Collins is hoping to add at least one more team to the girls league next season. He sees the same potential for growth that has had the co-ed league jump from four teams in 2007 to 10 the following year when Collins Hill joined. This season the league has 21 teams.
"I don't expect the numbers to grow quite that quickly (for the girls), but hopefully in a few years it will be up to eight or 10 teams," Collins said. "Our girls have always committed to playing up (on the A team), going to battle against the boys.
"Last year, we picked up some younger girls who at times would struggle in the guys' games so it was harder to get them in. I know that for other teams even more so than us. So this girls league has really opened it up for more development. For those girls to get time and get acclimated."

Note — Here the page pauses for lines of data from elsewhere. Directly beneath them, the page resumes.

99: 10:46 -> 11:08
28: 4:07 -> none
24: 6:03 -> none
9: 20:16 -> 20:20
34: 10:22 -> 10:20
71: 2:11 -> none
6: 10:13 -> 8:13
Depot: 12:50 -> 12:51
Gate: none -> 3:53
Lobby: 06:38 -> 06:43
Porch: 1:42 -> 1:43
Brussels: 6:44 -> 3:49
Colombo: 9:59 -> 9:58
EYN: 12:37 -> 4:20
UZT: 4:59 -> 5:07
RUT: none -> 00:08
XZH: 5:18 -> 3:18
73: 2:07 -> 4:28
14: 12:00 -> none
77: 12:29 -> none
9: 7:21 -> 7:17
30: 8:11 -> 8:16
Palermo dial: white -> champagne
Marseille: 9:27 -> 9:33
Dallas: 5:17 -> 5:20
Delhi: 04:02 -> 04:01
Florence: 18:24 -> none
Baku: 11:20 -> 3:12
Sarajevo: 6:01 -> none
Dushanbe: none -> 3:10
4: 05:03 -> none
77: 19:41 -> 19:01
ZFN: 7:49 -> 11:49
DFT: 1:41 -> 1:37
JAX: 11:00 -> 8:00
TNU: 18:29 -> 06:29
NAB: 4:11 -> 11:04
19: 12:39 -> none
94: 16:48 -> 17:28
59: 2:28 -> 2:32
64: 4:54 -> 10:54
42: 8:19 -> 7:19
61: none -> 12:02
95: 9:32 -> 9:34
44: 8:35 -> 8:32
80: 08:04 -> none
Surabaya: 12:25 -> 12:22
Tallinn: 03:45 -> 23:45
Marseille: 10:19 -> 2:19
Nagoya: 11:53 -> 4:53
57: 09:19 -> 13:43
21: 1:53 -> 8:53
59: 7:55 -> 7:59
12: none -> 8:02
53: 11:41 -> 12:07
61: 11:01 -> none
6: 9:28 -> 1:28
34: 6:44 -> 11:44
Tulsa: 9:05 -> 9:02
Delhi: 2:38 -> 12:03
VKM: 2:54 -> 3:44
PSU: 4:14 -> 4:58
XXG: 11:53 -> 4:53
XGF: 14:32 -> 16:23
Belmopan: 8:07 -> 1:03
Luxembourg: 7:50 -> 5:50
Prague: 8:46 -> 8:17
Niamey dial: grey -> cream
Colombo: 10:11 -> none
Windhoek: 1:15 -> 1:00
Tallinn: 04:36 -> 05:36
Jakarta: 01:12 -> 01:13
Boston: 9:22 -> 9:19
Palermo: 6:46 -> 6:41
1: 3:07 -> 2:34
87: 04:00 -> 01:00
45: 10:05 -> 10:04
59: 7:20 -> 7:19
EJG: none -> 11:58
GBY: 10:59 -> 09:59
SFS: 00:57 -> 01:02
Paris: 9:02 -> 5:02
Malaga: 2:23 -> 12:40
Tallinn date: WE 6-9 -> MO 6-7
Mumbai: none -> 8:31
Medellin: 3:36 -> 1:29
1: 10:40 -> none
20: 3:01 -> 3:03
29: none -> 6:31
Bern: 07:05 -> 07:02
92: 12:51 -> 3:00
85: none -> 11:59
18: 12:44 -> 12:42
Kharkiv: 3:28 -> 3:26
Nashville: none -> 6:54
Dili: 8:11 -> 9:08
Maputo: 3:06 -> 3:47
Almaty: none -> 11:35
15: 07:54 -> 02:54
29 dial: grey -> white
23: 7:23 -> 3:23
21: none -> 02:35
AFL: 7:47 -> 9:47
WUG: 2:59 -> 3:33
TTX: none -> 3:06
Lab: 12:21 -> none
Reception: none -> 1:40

There's a lot of excitement surrounding the new division, even extending down the road to Atlanta. The women's water polo team at Emory held a clinic in April and several of its players have come to games to act as mentors.
"(This season) has been great," Bass said. "I've been doing A and girls. Girls, of course, is new and the A team is always challenging. I've played a little bit of every game (in co-ed). But girls has really opened some new windows and you have ton of new girls this season.
"I'm used to it being rougher so when it comes to the girls' games, it's more technique-based. I'm not quite used to that, but it's really fun."